Extracted text —
——

10 great films about Christianity
Faith is tested, challenged and reaffirmed in these 10 key movies about Christianity… spiritual forerunners to Martin Scorsese’s epic recent priesthood drama Silence.
As a severely asthmatic child, there were two places where a young Martin Scorsese was able to find a true sense of peace and respite: the church and the cinema. At first, the connection between these two places might seem somewhat tendentious but, as Scorsese has said, both are spaces where people come together to share a common experience: for cinema, too, is a ritualised act of faith in which one surrenders oneself to the impossible.
It’s perhaps not surprising, then, that so many filmmakers have turned to Christianity for inspiration. Drawing upon centuries of Christian art and iconography, their work has rendered miracles on screen and humanised saints in a way no other medium could manage.
In his teenage years, Scorsese planned to enter the priesthood, but, after a year in a junior seminary, his love for women, music and movies pulled his life in a different direction. Despite this, spirituality continued to preoccupy him, and Christian themes have permeated his work ever since.
His most recent film, Silence, is a case in point. A long cherished personal project, the story concerns the exploits of two Jesuit priests (Andrew Garfield and Adam Driver) travelling through a hostile 17th-century Japan in which Christianity is outlawed, hoping to find their former mentor (Liam Neeson). Based on a novel by Shusaku Endo, the film is Scorsese’s most stylistically restrained work to date and one of his most richly textured pieces yet.
The Birth, the Life and the Death of Christ (1906)
Director: Alice Guy
Although it may be considered short by today’s standards, for audiences of 1906 Alice Guy’s 33-minute retelling of Christ’s life would have been something of an epic – proving that, even since the earliest days of cinema, Christianity has provided fertile ground for ambitious extravaganzas.

——

Provided data —
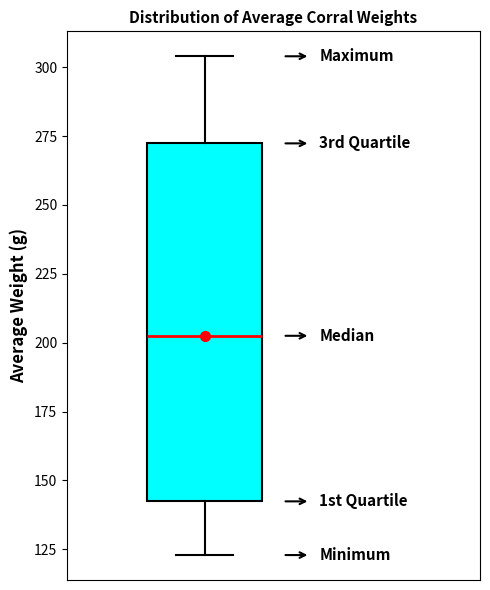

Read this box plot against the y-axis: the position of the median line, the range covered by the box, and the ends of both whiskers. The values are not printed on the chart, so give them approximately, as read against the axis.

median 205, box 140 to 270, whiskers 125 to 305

——

Questions on the material —
[a] How would you render this sentence from the article on films about Christianity in Spanish: "It's perhaps not surprising, then, that so many filmmakers have turned to Christianity for inspiration."?
[b] Can you copy out the part of the article on films about Christianity starting at "In his teenage" and ending at "textured pieces yet."?
[c] Would you carry the article on films about Christianity forward from its last sentence?

Exercise results —
[a] Quizás no sorprenda, entonces, que tantos cineastas hayan recurrido al cristianismo en busca de inspiración.

[b]
In his teenage years, Scorsese planned to enter the priesthood, but, after a year in a junior seminary, his love for women, music and movies pulled his life in a different direction. Despite this, spirituality continued to preoccupy him, and Christian themes have permeated his work ever since.
His most recent film, Silence, is a case in point. A long cherished personal project, the story concerns the exploits of two Jesuit priests (Andrew Garfield and Adam Driver) travelling through a hostile 17th-century Japan in which Christianity is outlawed, hoping to find their former mentor (Liam Neeson). Based on a novel by Shusaku Endo, the film is Scorsese’s most stylistically restrained work to date and one of his most richly textured pieces yet.

[c]
Comprised of 25 predominantly fixed-tableaux vignettes, the film was inspired by the Bible illustrations of artist James Tissot. Each episode is beautifully staged in depth, coming across almost like an incarnated panel from a church fresco cycle, with the painterly nature of the decor and costumes lending the film a similar kind of reverent beauty. Such a comparison is strengthened by the fact that each scene is presented without any contextual information, beyond the intertitles naming the episodes. Seen today, the film’s age and simplicity lend it a genuine sense of pious grace.
The Passion of Joan of Arc (1928)
Director: Carl Theodor Dreyer
Justly famous for its sustained use of close-ups, Carl Theodor Dreyer’s film about the Maid of Orléans avoids the action spectacle of Joan’s military campaigns in favour of focusing on her trial and execution. Basing his film upon the transcripts of Joan’s real trial, Dreyer – always the most humanist of directors – presents Joan as a persecuted young woman struggling to survive against the constant assaults inflicted by her devious persecutors.
Indeed, every aspect of the film – from the penetrating close shots to the stylised set design to the use of camera movement and framing – seems to conspire against Joan and evokes audience identification. But Dreyer’s abstract use of film grammar and sparse decor also work to take the focus away from the physical world and point it instead towards Joan’s spiritual interior, rendering the piece, in Dreyer’s words, “a hymn to the triumph of the soul over life”.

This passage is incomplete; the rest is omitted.